Question: We are thinking about building a duplex and then selling one side and living on the other side. What type of paperwork do you have to do to sell the other side? It wouldn't be considered a condo because there wouldn't be any fees. What would we draw up in case the roof needs to be replaced in 25 years, etc?

Answer: A "condominium" may not require fees. A condominium is basically an arrangement where there are common areas with joint ownership as well as private areas with separate title and individual ownership.
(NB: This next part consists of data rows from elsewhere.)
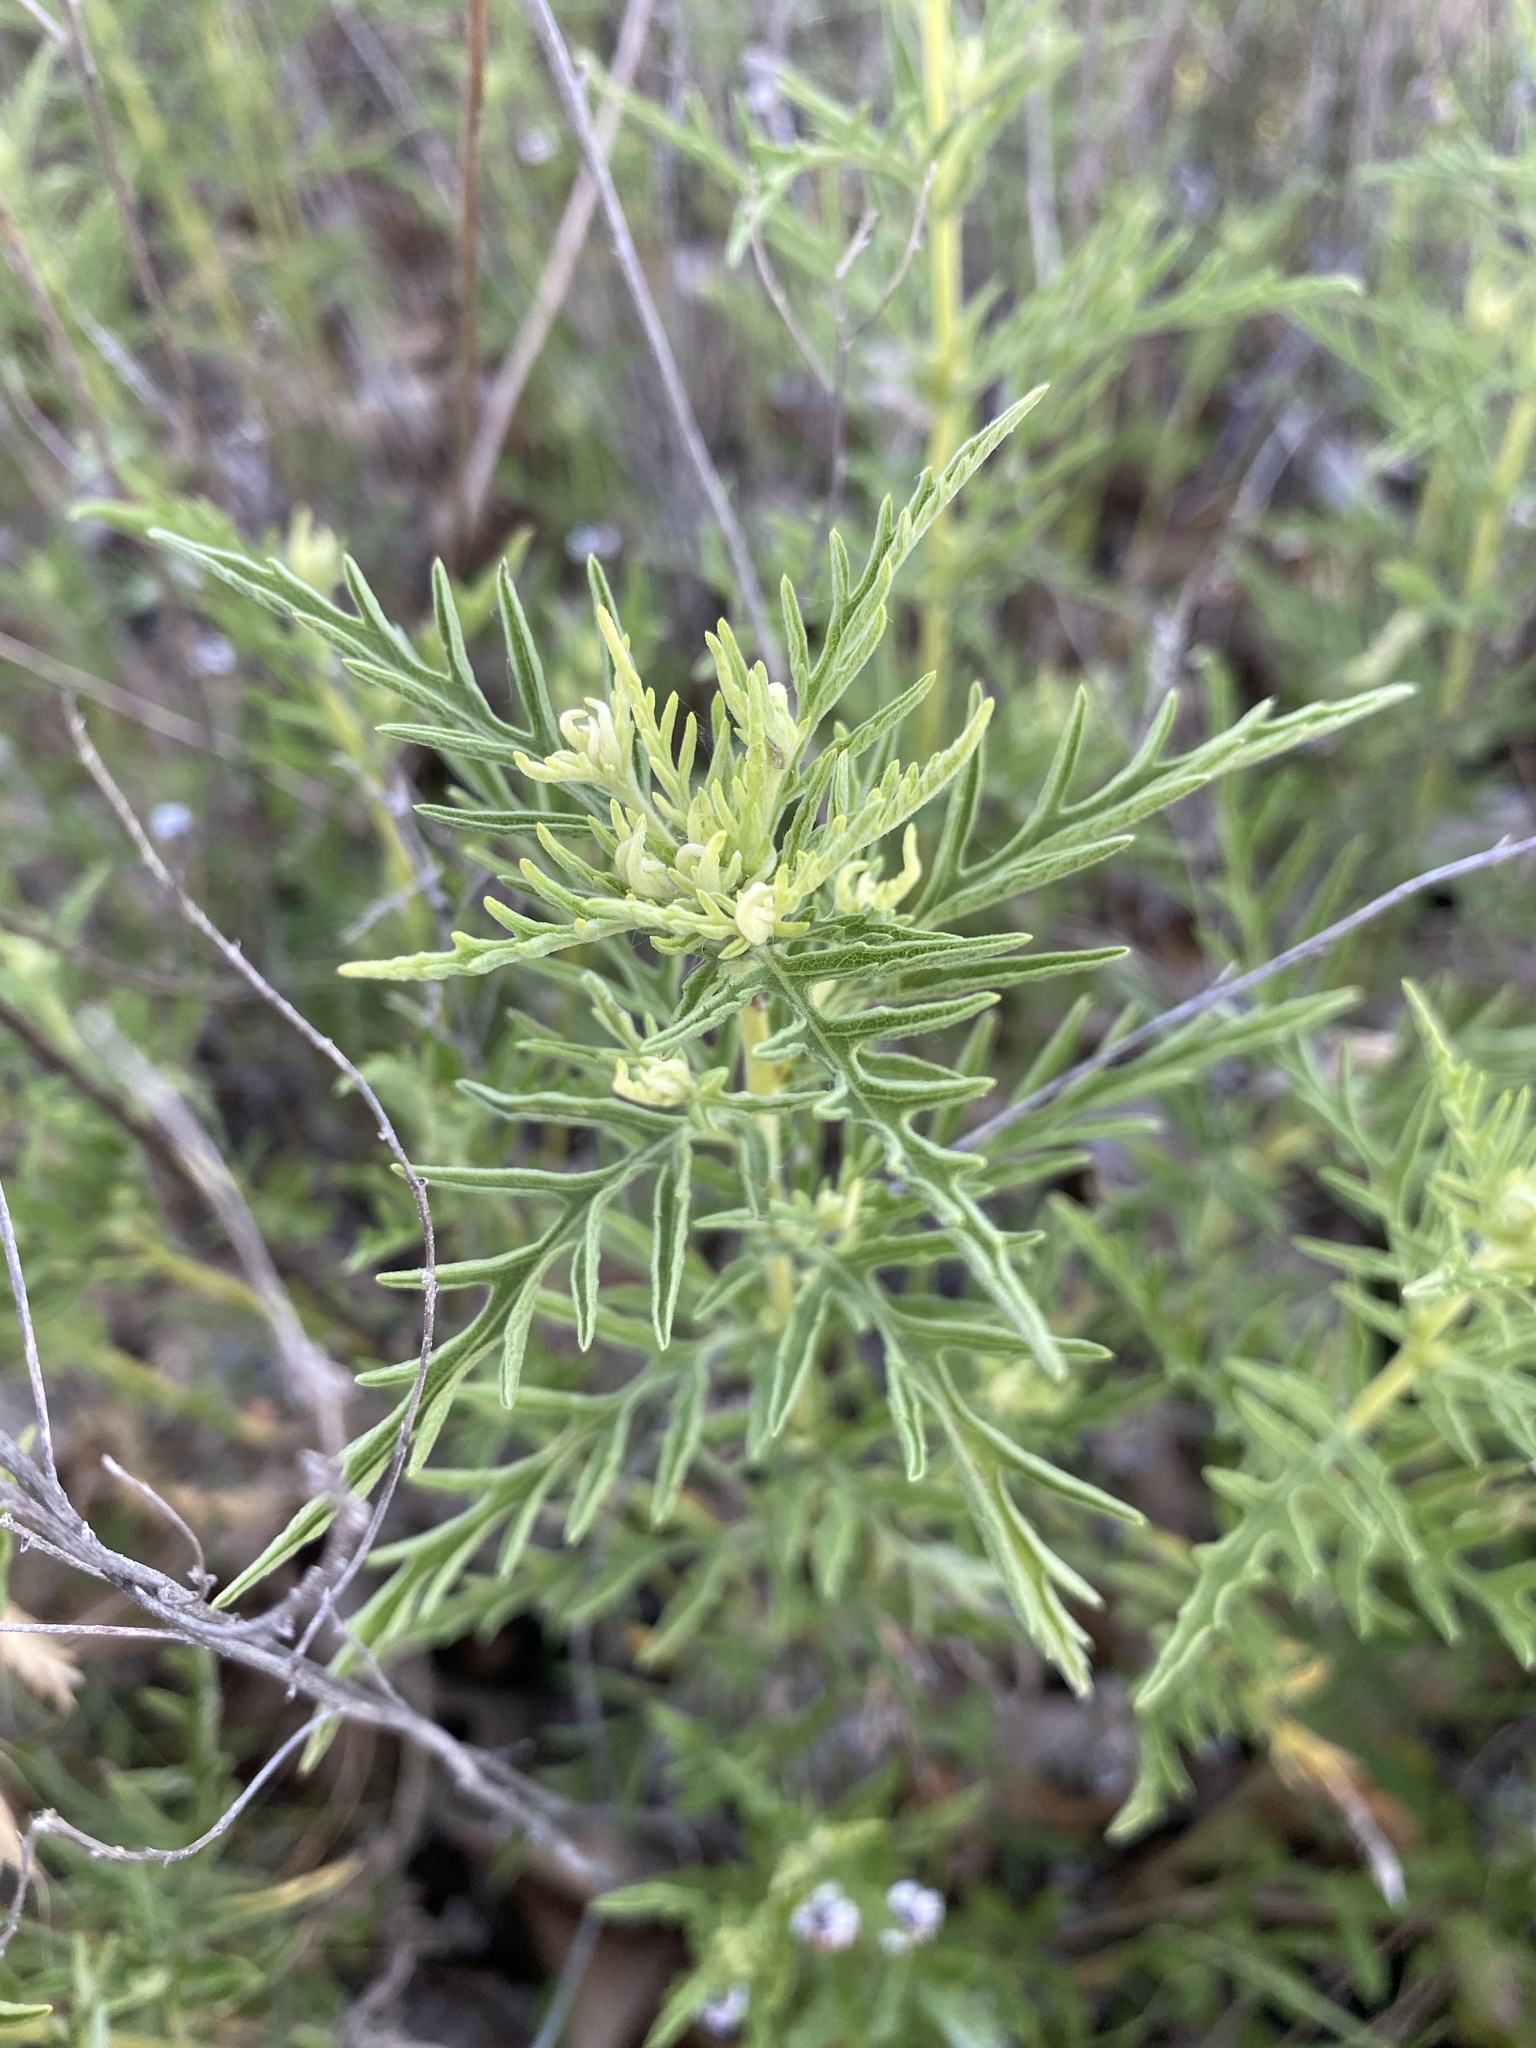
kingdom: Plantae
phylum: Tracheophyta
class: Magnoliopsida
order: Asterales
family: Asteraceae
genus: Ambrosia
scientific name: Ambrosia psilostachya
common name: Perennial ragweed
You do not want to buy a duplex and then divide the property in two. Relative to the cost of the property, the paperwork is likely to be profoundly expensive, you will have to refinance (because part of the security for the loan used to acquire the property would be gone), there will potentially be multiple transfer taxes and closings (in effect, you will be re-selling the property with half to you and half to someone else), etc.

An alternative idea works like this: Buy a property with two to four units. Live in one, rent the rest and you'll qualify for owner-occupant financing. After a few years buy another property and rent your unit in the first property. Much simpler.

Question: I have a client who owns a home. He lived in the home for years, later he refinanced and also open a line a credit. Now he is underwater; the value of his home is lower of his debt.

He wants to short sale the property and the first lender is willing to work the short sale but the lender that extended the line of credit will not. The second lender says that if they accept the short sale then they will lose the right to sue the owner for the deficiency on the loan. If the property is foreclosed by the first lender and the second gets wiped out at the time of the sale, can they still sue the owner?

Answer: You may have a borrower who has been foreclosed -- but perhaps not a borrower who is bankrupt. Since the borrower may still have assets it's possible that a lender who stands to lose on a loan will seek a judicial foreclosure and sue for any loss. However, what a lender can do or not do depends on the jurisdiction where the property is located and other factors. For specifics, please speak with a local real estate attorney.

Question: After our house was inspected, the buyer asked for money to repair some problems. Because it's so close to closing, they asked that it not be included in the official contract. What would be the problem or liabilities to me if this is done?

Answer: I have a very boring view of such matters. You are being asked to give money to a buyer for repairs. Fine. The lender should know about it. It should be reflected in the closing papers. Otherwise this arrangement has the scent of undisclosed cash back to the buyer and that's not a good idea.

Settlement providers prepare paperwork with computers. It takes seconds to change forms to reflect any amendment to the sale agreement.

If not declared and the lender finds out, the lender may wonder if the payment is a discount on the sale price -- meaning the loan amount should be reduced and cash from the buyer should be increased.

Is all the money actually needed for repairs? Perhaps set up an escrow account at closing to hold a specified amount of cash for repairs -- and any money not used for construction within a certain timeframe will then be returned to you.